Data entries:
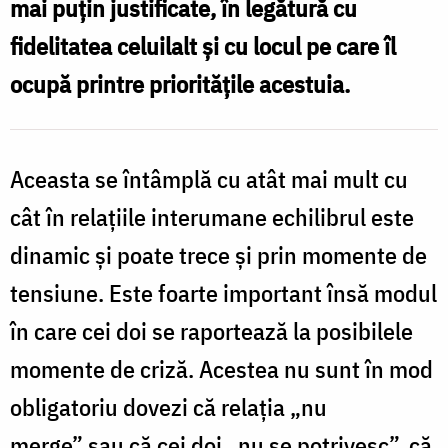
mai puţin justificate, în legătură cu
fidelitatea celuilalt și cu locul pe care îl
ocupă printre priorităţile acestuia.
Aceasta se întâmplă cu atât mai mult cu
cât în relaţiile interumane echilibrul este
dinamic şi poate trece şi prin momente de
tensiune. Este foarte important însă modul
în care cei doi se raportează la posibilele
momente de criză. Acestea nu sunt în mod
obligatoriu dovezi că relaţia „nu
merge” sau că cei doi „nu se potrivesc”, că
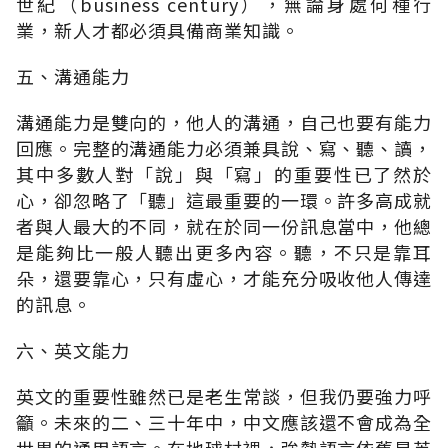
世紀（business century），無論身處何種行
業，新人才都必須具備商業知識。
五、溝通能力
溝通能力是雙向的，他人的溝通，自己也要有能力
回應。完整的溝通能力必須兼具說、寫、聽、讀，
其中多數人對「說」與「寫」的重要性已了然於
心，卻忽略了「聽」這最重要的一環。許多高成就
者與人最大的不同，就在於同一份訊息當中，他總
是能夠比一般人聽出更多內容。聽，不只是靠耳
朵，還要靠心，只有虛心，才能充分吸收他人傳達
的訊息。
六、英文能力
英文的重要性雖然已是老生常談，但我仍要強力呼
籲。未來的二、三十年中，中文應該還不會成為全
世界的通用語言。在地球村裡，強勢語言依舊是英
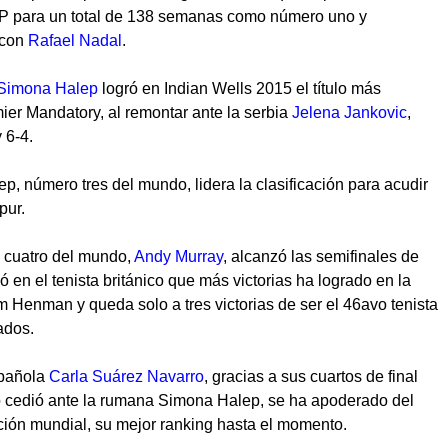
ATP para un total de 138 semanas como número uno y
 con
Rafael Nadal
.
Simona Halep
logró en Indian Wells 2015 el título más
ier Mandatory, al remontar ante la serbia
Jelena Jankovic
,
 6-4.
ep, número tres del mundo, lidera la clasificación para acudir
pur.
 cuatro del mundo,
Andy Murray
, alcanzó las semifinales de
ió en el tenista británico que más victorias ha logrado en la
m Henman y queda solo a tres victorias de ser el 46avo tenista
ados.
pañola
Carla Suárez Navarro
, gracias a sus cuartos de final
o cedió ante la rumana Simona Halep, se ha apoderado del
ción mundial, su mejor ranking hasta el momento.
* * *
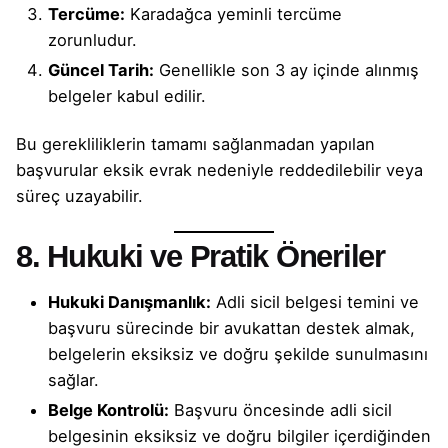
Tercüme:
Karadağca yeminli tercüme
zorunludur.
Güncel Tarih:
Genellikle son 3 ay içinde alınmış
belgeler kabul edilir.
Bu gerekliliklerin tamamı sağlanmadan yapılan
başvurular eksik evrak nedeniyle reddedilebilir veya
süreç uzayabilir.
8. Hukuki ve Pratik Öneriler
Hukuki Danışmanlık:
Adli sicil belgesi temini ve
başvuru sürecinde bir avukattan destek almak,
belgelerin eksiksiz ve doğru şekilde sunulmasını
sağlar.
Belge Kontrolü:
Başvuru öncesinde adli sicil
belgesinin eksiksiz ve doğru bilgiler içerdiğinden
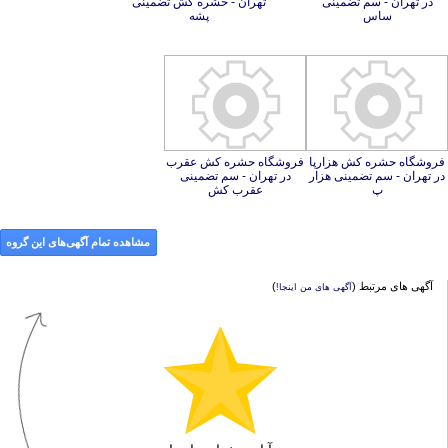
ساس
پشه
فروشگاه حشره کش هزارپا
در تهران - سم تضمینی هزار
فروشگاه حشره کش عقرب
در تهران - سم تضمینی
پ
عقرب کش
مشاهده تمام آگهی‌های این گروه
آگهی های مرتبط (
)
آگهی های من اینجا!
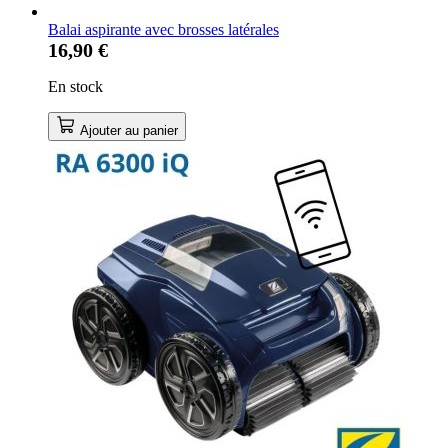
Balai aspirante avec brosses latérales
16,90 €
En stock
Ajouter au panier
--
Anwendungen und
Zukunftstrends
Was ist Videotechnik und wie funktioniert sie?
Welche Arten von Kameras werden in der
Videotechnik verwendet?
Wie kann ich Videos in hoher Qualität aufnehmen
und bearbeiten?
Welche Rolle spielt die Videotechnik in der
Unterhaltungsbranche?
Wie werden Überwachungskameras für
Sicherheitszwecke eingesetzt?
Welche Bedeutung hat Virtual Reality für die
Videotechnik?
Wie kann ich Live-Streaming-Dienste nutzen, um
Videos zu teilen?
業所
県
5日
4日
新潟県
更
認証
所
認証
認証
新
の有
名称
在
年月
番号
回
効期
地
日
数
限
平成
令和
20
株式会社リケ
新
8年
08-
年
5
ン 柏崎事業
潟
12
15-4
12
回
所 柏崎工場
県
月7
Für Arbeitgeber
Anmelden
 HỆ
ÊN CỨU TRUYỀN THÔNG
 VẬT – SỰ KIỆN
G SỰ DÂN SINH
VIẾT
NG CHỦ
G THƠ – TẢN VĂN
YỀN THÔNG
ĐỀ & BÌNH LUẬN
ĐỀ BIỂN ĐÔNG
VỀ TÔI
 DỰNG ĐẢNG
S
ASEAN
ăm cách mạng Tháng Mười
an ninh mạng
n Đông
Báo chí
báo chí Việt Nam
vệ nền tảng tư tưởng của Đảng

To do:
In the entries above, restate word for word the lines between the one holding "Jelena Jankovic" and the one holding "Carla Suárez Navarro", inclusive, and nothing besides.

Result:
Jelena Jankovic
,
 6-4.
ep, número tres del mundo, lidera la clasificación para acudir
pur.
 cuatro del mundo,
Andy Murray
, alcanzó las semifinales de
ió en el tenista británico que más victorias ha logrado en la
m Henman y queda solo a tres victorias de ser el 46avo tenista
ados.
pañola
Carla Suárez Navarro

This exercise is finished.